Financial leaders prioritise responsible AI for greater ROI impact
A new study by FICO and Corinium has found that financial institutions worldwide are now prioritising responsible AI standards over generative AI technologies in pursuit of better return on investment (ROI).
The global survey, which collected responses from more than 250 senior executives such as Chief Analytics and AI Officers, Chief Technology Officers, and Chief Information Officers, explored evolving AI investment strategies, operational readiness, and oversight in the financial sector.
Responsible AI emphasis
The report underlines that more than 56% of Chief Analytics and AI Officers see responsible AI standards as a primary driver for improved ROI, putting these standards ahead of technologies like generative AI, which garnered 40%. Leaders surveyed view responsible AI as crucial for competitive differentiation. Dr. Scott Zoldi, Chief Analytics Officer at FICO, said:
"Responsible AI extends beyond risk mitigation - it's a business imperative. Over half of CAOs and CAIOs (56%) believe that implementing Responsible AI standards will significantly impact ROI. Meanwhile, human-AI collaboration is key, with 44% of surveyed leaders identifying it as an exciting area for future development. To ensure accountability and reduce AI hallucinations, organizations must clearly define the boundaries and interactions between human oversight and AI capabilities."
According to the survey, only 40% of executives highlighted generative AI and large language models as substantial avenues for ROI improvement. Respondents cited decision intelligence platforms as a leading investment priority and pivotal for integrating AI into business operations, with features such as explainability and traceability noted as especially valuable.
Implementation and integration gaps
The findings indicate that just 12% of organisations have fully embedded operational standards for AI. The study identifies a gap between ambition and execution regarding the adoption of responsible AI systems; standards such as bias mitigation, performance monitoring, and secure data handling are flagged as fundamental but inconsistently implemented.
The data also show caution regarding generative and agentic AI. Eleven percent of surveyed leaders expressed concerns about the unpredictability and instability of agentic AI, citing issues related to technical immaturity and challenges with establishing measurable business outcomes.
Paola Leites de Moraes, Production Director for Financial Services at Corinium, commented on the shifting landscape, saying:
"By focusing on technologies that enhance strategic decision-making and trust, today's businesses are heralding the arrival of a mature AI landscape that places more importance on accountability and oversight and less on hype-driven investments."
Platform collaboration
The report also highlights the perception that collaboration and unified platforms can significantly enhance AI effectiveness. More than 75% of respondents believe that enhancing cooperation between business and IT leaders through a standard AI platform could lead to ROI gains of 50% or greater. Traditionally, siloed development and model building have resulted in duplicated effort and misaligned priorities.

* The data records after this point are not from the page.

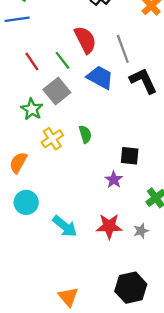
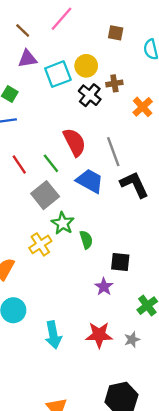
green star: (32, 109) -> (63, 223), moved
green semicircle: (85, 134) -> (86, 240), moved
cyan arrow: (65, 226) -> (53, 335), turned 40

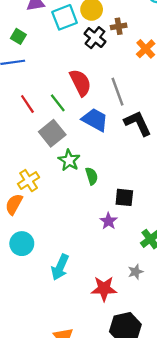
yellow cross: (40, 244) -> (29, 181), moved
cyan arrow: (53, 335) -> (60, 267), turned 35
red star: (99, 335) -> (104, 289), moved

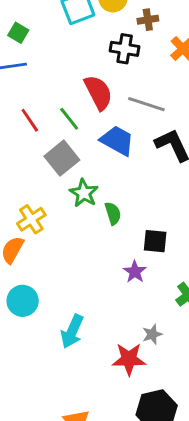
black cross: (95, 38) -> (125, 49), moved, turned -30
gray line: (117, 92) -> (146, 104), turned -52
gray star: (136, 272) -> (152, 334), moved

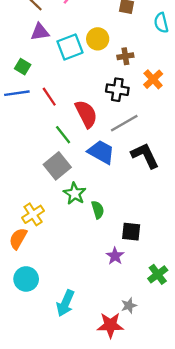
black cross: (125, 49) -> (117, 90), moved
gray line: (146, 104) -> (124, 123), turned -48
red line: (30, 120) -> (49, 97), moved

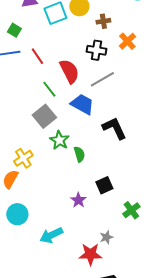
black L-shape: (145, 155) -> (114, 128), moved
black square: (131, 232) -> (104, 185), moved, turned -30
purple star: (115, 256) -> (78, 200), moved
cyan arrow: (65, 303) -> (51, 235), turned 40

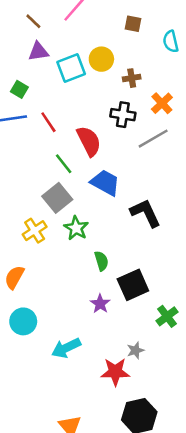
gray line: (102, 79) -> (153, 139), moved
green semicircle: (79, 154) -> (101, 261), moved
yellow cross: (23, 158) -> (35, 231), moved
black square: (104, 185) -> (133, 285), size x1.4

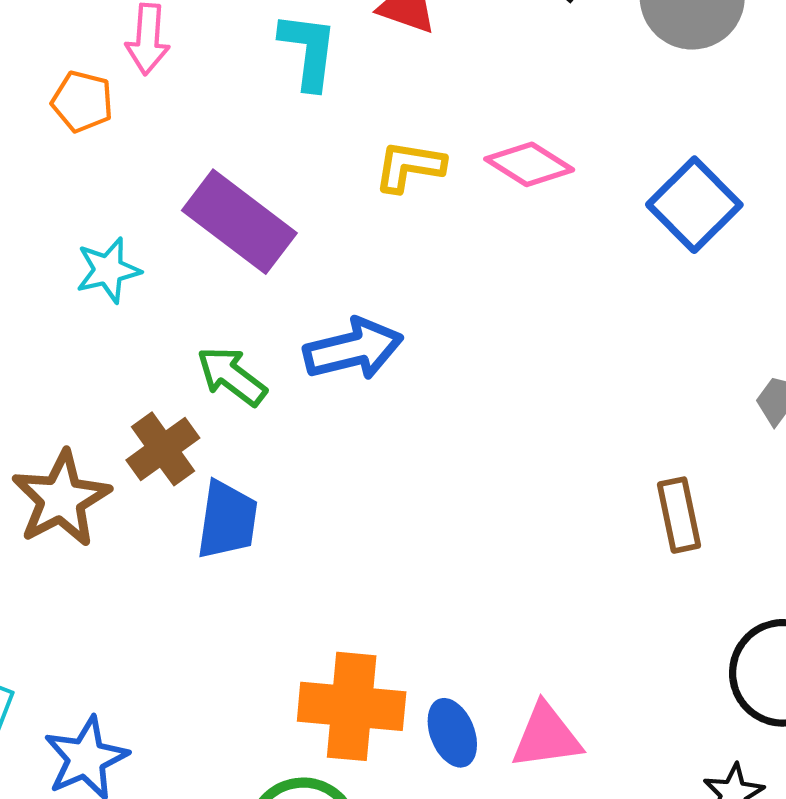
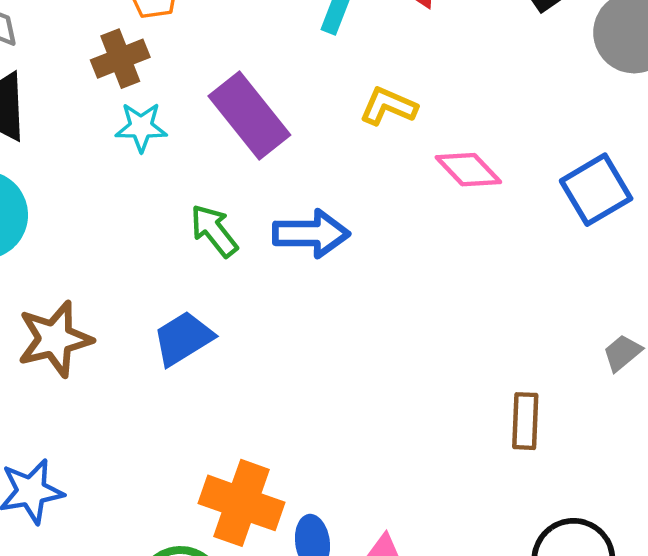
pink diamond: (529, 164) -> (468, 170), moved
brown cross: (163, 449) -> (120, 59), moved
brown star: (61, 499) -> (55, 339), moved
blue trapezoid: (227, 520) -> (183, 338), turned -144

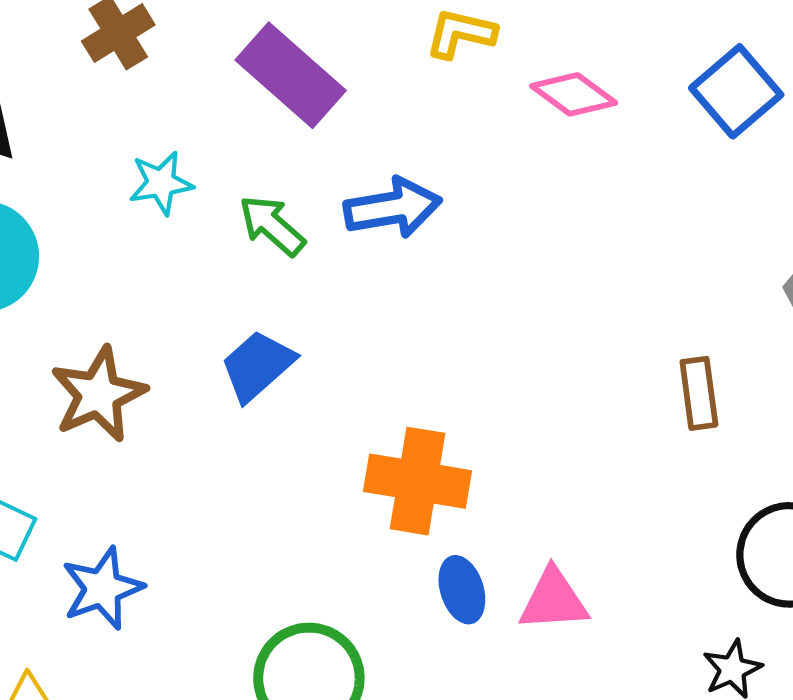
cyan star: (141, 127) -> (161, 183), moved
orange cross: (241, 503) -> (418, 481), moved

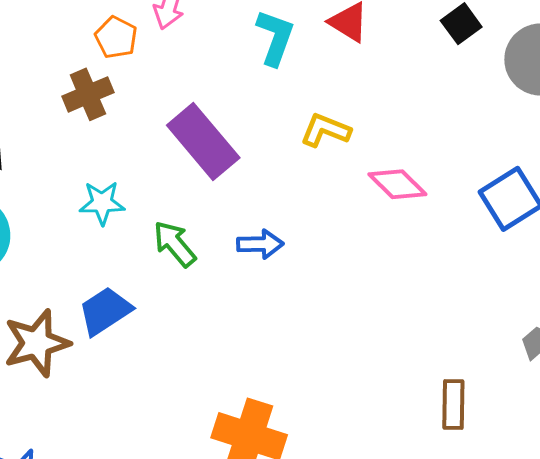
blue arrow: (393, 208) -> (260, 244), size x0.7
blue trapezoid: (257, 366) -> (105, 311), moved

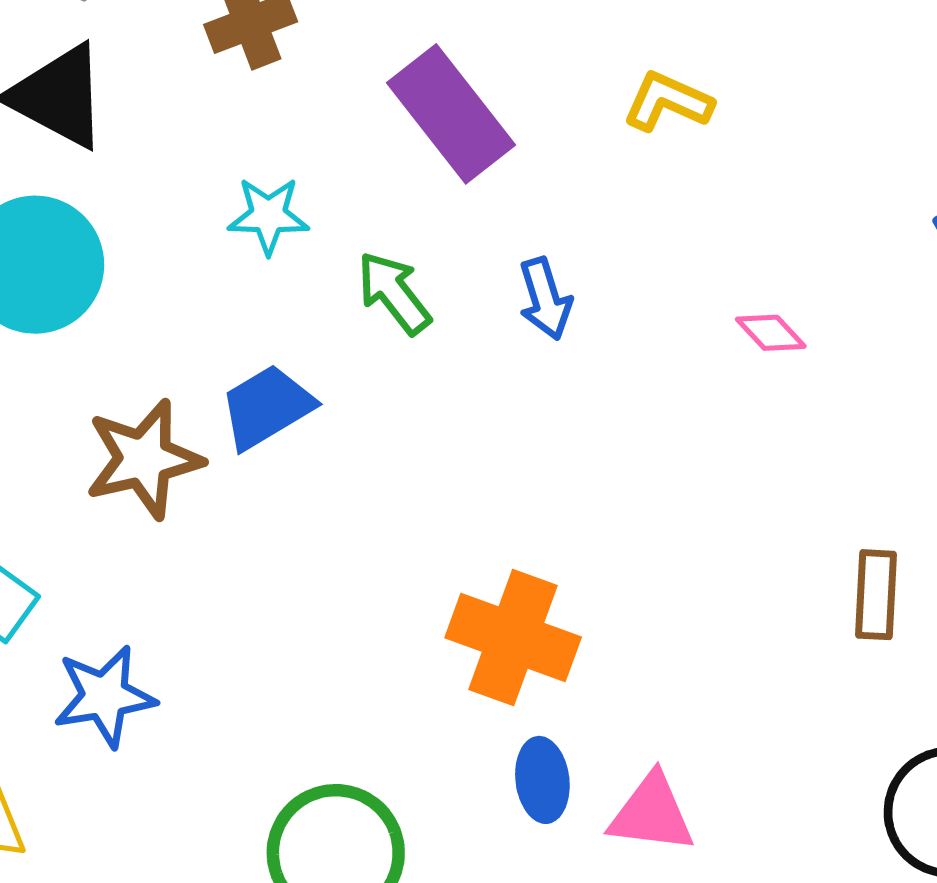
pink diamond: (397, 184) -> (771, 333), moved, size x0.7
blue arrow: (260, 244) -> (545, 299), turned 72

The push towards unified decisioning platforms aims to consolidate these processes for improved performance and oversight.
Barbara Widholm, Vice President of Automation and AI at State Street, outlined practical challenges organisations face:
"From my perspective, the lack of a unified platform and process often leads to duplicated efforts, inconsistent tooling, and misaligned priorities. AI initiatives may be technically sound but fail to scale or integrate due to infrastructure gaps or unclear ownership."
Alignment challenges
Despite growing investment and awareness, the report reveals that nearly 95% of organisations struggle with full alignment across AI initiatives, development, infrastructure, and business strategies, with only 5% of CAOs and CAIOs reporting complete alignment. This widespread issue highlights difficulties in transitioning AI systems from proof of concept to profitable operations.
The success of AI-driven business transformation depends not only on technical capability, but on organisational change and strategic planning. That includes breaking down internal silos, aligning teams, and ensuring responsibility for AI initiatives is clearly defined to deliver measurable outcomes.
The FICO and Corinium report suggests that unlocking the full potential of AI in financial services requires the enforcement of robust standards, the adoption of integrated systems, and greater cross-functional collaboration among business and technology leaders.